I believe an overwhelming majority of people want Australia to be a welcoming country. Most people want our Government to abide by international law. Most people do not want to see people seeking asylum drown at sea trying to reach our coast. Yes, there are many possible solutions to the problem of risky boat journeys. However the heavily militarised offshore detention regime created by Labor and the Coalition breaches our humanitarian and legal obligations. It is also cruel and unjust to punish one group of people to send a message to another. The Kaldor Centre at the University of New South Wales has proposed a set of reforms to ensure that Australia lives up to its legal obligations while also promoting the safety of people seeking asylum.

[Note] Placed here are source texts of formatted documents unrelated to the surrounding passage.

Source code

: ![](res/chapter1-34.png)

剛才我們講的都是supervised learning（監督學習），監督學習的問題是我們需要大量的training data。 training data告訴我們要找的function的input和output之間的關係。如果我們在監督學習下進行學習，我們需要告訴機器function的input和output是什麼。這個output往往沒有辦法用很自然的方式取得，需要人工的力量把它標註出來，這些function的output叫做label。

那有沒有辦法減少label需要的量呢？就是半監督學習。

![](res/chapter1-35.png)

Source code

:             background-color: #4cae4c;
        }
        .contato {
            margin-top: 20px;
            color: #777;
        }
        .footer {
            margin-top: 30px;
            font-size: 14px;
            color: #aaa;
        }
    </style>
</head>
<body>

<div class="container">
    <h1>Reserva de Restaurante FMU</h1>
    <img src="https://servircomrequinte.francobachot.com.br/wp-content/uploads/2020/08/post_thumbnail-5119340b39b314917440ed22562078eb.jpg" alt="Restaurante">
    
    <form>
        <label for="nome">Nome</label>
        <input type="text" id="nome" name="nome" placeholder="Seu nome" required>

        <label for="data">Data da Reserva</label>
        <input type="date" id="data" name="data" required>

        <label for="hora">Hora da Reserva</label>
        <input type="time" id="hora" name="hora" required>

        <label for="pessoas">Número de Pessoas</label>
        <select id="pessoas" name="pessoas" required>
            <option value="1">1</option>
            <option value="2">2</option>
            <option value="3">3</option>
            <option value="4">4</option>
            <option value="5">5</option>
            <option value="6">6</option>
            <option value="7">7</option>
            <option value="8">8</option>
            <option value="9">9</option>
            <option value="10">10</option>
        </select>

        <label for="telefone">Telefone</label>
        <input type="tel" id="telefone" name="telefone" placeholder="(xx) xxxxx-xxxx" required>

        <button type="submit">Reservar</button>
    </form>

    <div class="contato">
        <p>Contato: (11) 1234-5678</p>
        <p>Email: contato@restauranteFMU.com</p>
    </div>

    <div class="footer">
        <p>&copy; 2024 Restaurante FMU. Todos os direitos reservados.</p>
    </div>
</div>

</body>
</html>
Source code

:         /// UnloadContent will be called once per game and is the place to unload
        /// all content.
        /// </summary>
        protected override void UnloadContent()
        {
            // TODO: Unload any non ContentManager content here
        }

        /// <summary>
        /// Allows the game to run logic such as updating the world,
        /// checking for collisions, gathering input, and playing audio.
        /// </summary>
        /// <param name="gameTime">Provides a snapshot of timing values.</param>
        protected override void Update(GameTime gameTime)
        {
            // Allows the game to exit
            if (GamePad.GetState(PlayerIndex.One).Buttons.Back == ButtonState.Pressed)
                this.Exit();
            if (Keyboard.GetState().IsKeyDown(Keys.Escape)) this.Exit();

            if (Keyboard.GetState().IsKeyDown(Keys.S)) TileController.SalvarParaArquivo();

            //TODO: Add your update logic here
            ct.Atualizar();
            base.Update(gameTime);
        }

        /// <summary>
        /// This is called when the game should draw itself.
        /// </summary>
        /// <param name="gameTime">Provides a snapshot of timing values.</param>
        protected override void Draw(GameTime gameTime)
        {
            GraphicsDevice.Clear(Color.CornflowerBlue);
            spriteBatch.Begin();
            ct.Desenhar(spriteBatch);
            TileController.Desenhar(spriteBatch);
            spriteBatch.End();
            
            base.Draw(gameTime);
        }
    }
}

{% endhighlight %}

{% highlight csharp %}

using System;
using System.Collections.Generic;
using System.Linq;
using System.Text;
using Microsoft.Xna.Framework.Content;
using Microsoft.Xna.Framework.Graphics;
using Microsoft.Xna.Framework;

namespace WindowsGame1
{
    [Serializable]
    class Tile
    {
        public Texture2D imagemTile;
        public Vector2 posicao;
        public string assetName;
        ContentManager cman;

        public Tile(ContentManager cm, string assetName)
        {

Firstly, Australia needs to comply with its international legal obligations. We must not send people back to danger and we must repeal the offshore processing regime. Secondly, we should process claims for asylum in Australia, not offshore. That is The Greens' position and how it works in many other countries. People should not be detained for an indefinite period of time. People seeking Australia's protection are detained for 500 days on average compared to the average length of detention being fewer than 90 days in Europe. Australia must promote family unity and the best interests of children. If we do not want people risking their lives on boats, we need to provide quicker and safer pathways. We need to increase our resettlement quota and increase funding for the United Nations High Commissioner for Refugees.
Finally, Australia should make it clear to everyone who is new to this country that we welcome them and we want them to succeed in building a new life. The Greens stand with everyone seeking safety and a new life in Australia. Nobody should have to become an award winner to get the protection they deserve. Everyone, simply by being human, deserves freedom, justice and a safe place to call home.